I should add that in general I see no compelling reason to avoid upgrading SolrJ. It would be well to keep the client version fairly recent. I just think there is no reason why client and server must be upgraded in lockstep.

Leano1998 commented 5 months ago

Thanks to you for your thoughts on this issue. I would agree with @mwoodiupui that I don't see a cogent reason to upgrade client and server at the same time. We tested solr9 with DSpace 7 in different settings at our institution and it is working fine so far.

But if we offer a solr 9 support in DSpace 8 we have to consider how we handle a solr 8 compatibility because of the location changes of the contributed libraries. We could leave the Solr-8 paths in comments and provide additional documentation. I could try to create the PR and documentation for this, but I don't know, if I'll find the time to do a SolrJ update until the end of march.
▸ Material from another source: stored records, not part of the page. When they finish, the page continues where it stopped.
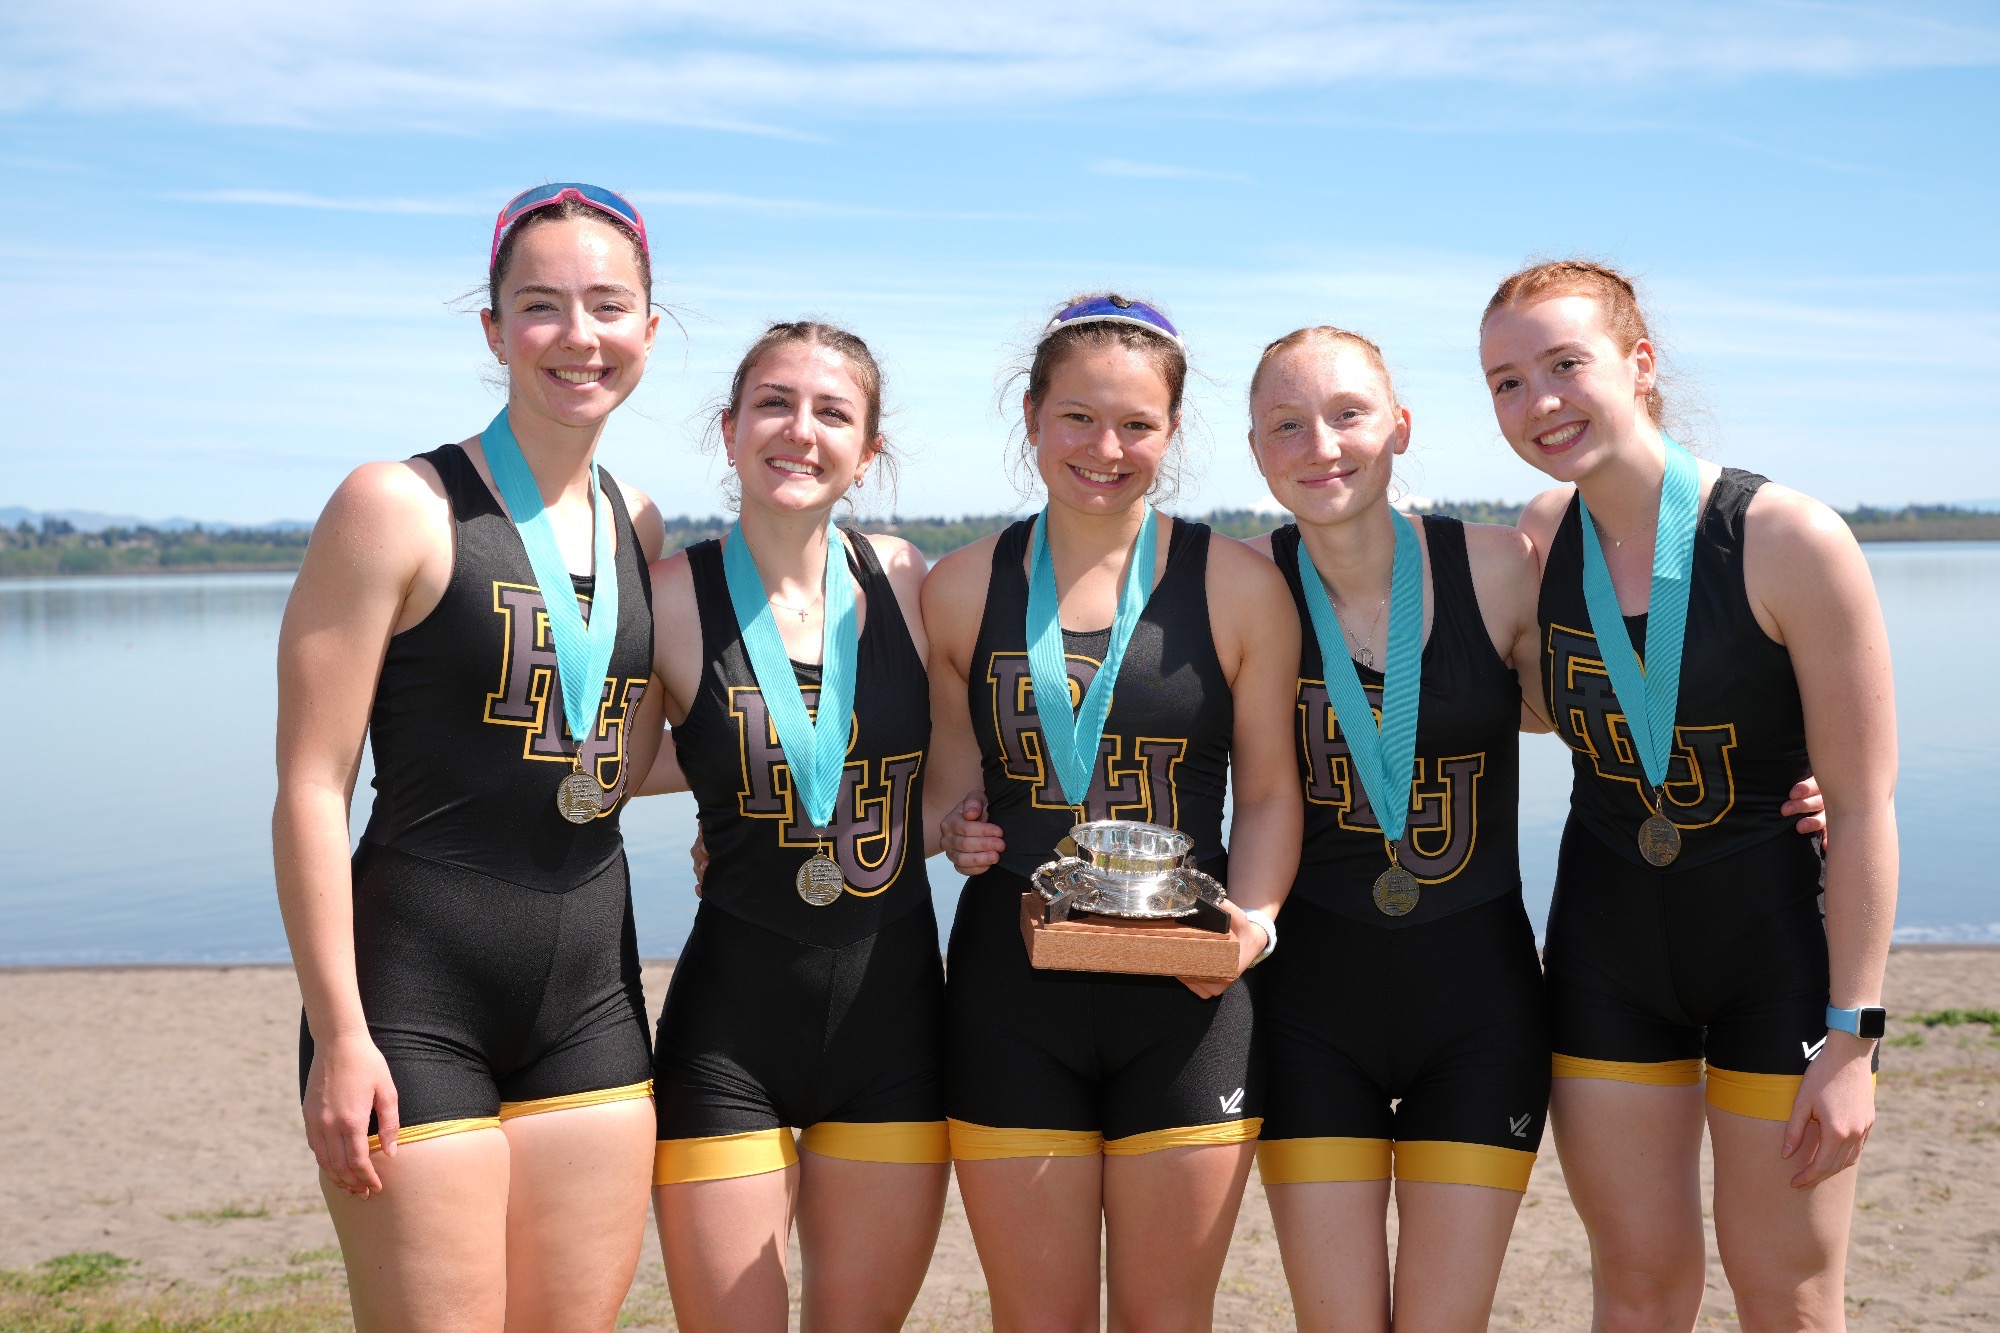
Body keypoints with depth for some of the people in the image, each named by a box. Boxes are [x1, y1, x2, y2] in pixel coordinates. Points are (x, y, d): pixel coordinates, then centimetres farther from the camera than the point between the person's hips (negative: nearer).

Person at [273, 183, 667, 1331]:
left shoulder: (640, 526, 10)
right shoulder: (400, 506, -9)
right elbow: (311, 787, -11)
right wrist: (340, 1033, -14)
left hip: (592, 999, 6)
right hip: (418, 994, -6)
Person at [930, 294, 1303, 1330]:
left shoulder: (1238, 586, -1)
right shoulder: (960, 590, 4)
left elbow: (1267, 790, 4)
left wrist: (1253, 918, -12)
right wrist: (957, 829, -6)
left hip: (1186, 994, -1)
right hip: (1010, 991, 1)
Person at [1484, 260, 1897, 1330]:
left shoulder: (1791, 540, -18)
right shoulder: (1538, 541, -4)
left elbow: (1863, 805, -15)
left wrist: (1851, 1038, -15)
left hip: (1778, 946, -4)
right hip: (1607, 952, 4)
tdonohue commented 4 months ago

NOTE OF CAUTION: While working on our upgrade to Jakarta EE compatibility (#9321), I've discovered that Solr does not have full Jakarta EE compatibility yet, which can complicate this upgrade.
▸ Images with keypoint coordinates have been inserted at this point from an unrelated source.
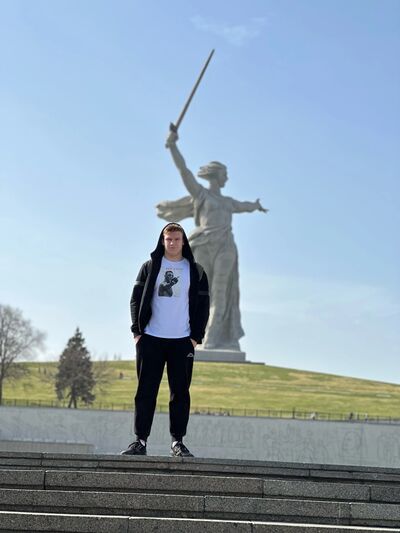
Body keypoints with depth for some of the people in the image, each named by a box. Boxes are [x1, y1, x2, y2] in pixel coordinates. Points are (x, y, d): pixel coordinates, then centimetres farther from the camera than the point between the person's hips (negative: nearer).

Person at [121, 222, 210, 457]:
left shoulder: (196, 271, 7)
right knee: (146, 391, 1)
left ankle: (178, 442, 9)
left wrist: (196, 338, -4)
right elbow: (136, 299, 6)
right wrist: (137, 332, -4)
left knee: (180, 392, 2)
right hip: (151, 340, 0)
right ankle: (140, 441, 5)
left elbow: (203, 306, 5)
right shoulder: (150, 267, 7)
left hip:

This incompatibility is the reason why Spring Boot 3 has (temporarily) removed all autoconfiguration for Apache Solr. See https://github.com/spring-projects/spring-boot/issues/31054 (which confirms the details I've noted above)

In other words, we may need to consider whether to stay on Solr 8 until Solr achieves Jakarta EE compatibility by updating to use Jetty 11 or later. Here are the open Solr tickets that we should watch:

Based on recent comments to those tickets, a Jetty upgrade is being considered for Solr 10.

mwoodiupui commented 4 months ago

I will observe again that we need to carefully distinguish Solr and SolrJ. SolrJ has these Jakarta issues. Solr v5+ is self-contained and thus does not. Our tests make use of embedded Solr so we do have to be careful there. But sites should be able to upgrade Solr to v9 regardless that DSpace uses SolrJ v8. The above-mentioned incompatibilities are relevant to this Issue but only w.r.t. DSpace itself, not to its external infrastructure requirements.